Sabrina grapples with loneliness in an uneven Chilling Adventures of Sabrina

Image: Netflix

Is it possible that the greatest danger faced by people in Sabrina’s life is Sabrina herself? Sure, they’ve got six more eldritch terrors to face down, and Ambrose says he can hear some apocalyptic drums beating… but Sabrina risked the collapse of reality because she was kind of bored and lonely. And now instead of, say, meeting some new people, she’s ready to wreak havoc again by Frankensteining together a new boyfriend out of her exes.

She’s also a very inconsiderate wedding guest, which is just rude, but the centerpiece wedding event of the episode suffers from unevenness generally. After a scene earlier in the episode where Hilda says Zelda is forcing her to have a wedding she doesn’t want, we don’t actually get to see it. Who are all those wedding guests? Did Zelda design the service herself? Why would Sabrina, a teenager, be a flower girl instead of Hilda’s maid of honor? We’re told there’s a conflict over this event, but then there’s no event. There’s a suggestion that the wedding is ostentatious and more than Hilda wants, but it’s an odd thing to shove entirely offstage. There is a cheesy looking reception, which serves the sole purpose of killing off a minor character to prove how dangerous the bad guy is.

That bad guy is the latest eldritch terror, whose title, “The Uninvited,” somehow leads to ZERO references to the Alanis Morissette song. Because he’s just one man, he ends up interacting with more people than the disembodied Dark did, which makes him seem a lot less menacing than a group of silent miners. It’s hard to be really spooky after we’ve seen you get a bath. And that bath would seem to counteract the entire point of his ritual—people don’t want to invite him in because of what he looks like. If he looks like a normal guy, then he’s just a rando showing up at a wedding, not a person who’s clearly down on his luck and in need of charity. But even that version of him is simplistic. It’s hard to blame a woman alone with a small child for not inviting a large, strange man into her home. Are these terrors all meant to be moralistic? The Dark was much more amorphous, a monster going bump in the night, but the Uninvited is penalizing people for their perceived lack of charity. Plus, the miners were targeting people experiencing homelessness, which would seem to put them at contrary aims to the Uninvited. And the upcoming Weird (getting strong Lovecraft vibes there) seems like a standard monster again. If these are just monsters of the week, then it doesn’t really matter what their vibe is. But these are all supposed to be united in one cause!
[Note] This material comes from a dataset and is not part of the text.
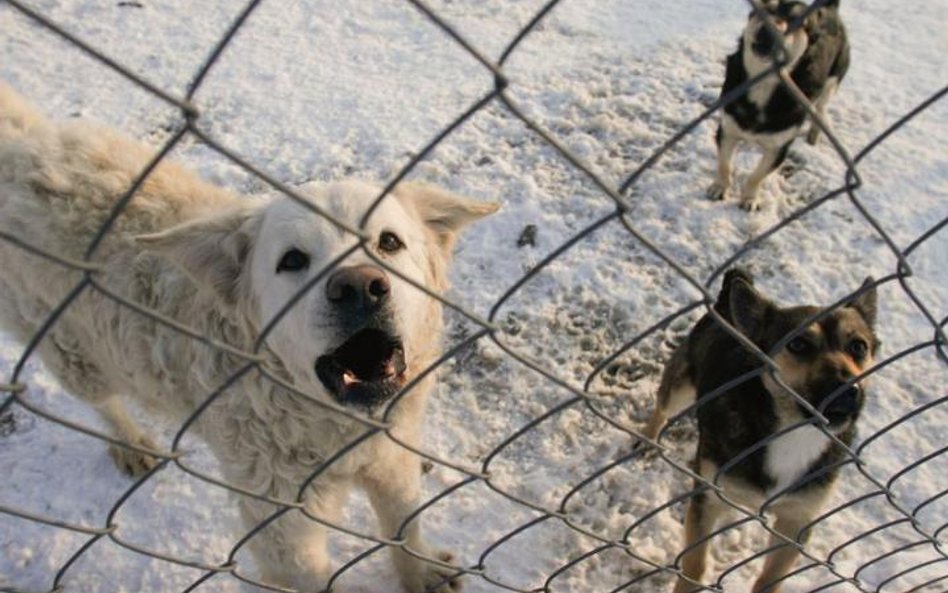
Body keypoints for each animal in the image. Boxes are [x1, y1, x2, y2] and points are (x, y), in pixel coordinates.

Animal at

Is their deal going after undeserving humans, or menacing all humans, deserving or otherwise?

The upside to this episode’s hijinks is that we get to spend a little time with Lilith again, whose tendency to roll her eyes at whatever nonsense Sabrina has gotten herself into always provides the show with a needed jolt of levity. Her allegiance with the Morningstars means she’s far less likely to be scheming, but she’s still one of the show’s funniest characters. If everyone actually listens to Lucifer and there’s no more back and forth with Hell, it would be a real shame. Sabrina responds to his verdict with much more seriousness than when Ambrose told her to stop hanging out with Sabrina Morningstar, but let’s hope that’s not the last of Lilith. Besides, Sabrina Morningstar is the queen of Hell now. It sure seems like she should be the one making rules about who can visit it and who can’t.

But alas, she doesn’t object, and after a fond farewell with Sabrina Spellman, the new best friends are split apart. Thus sending Spellman back to the drawing board for someone new to hang out with, or in this case, the candle board.


Stray observations

  • I have mixed feelings about so much of Sabrina’s bad behavior coming from being single. For one thing, it sounds silly when a teenager calls herself a spinster. And it’s not exactly great strides for Sabrina as a character that she’s this mad because she briefly doesn’t have a boyfriend. But also…it is hard to be single as a teenager when all your friends are in relationships.
  • Why are Sabrina and her friends all seated at different tables at the wedding? If you were inviting a bunch of mortal teens to your wedding, you’d seat them all together, wouldn’t you?
  • Speaking of the mortals, Roz is spending the night at Harvey’s house?? Is this a thing that teenagers do now? It makes them seem like they’re 25.
  • Hoping to see Prudence get a little more to do in the rest of the season. It’s a shame to see her sidelined as Nick’s girlfriend.
  • I really thought they were doing a “what’s in the box??” thing with Caliban but then uhhh they showed us.
  • The ultimate vanquishing of the Uninvited was kind of cruel! And also, is Sabrina still technically married?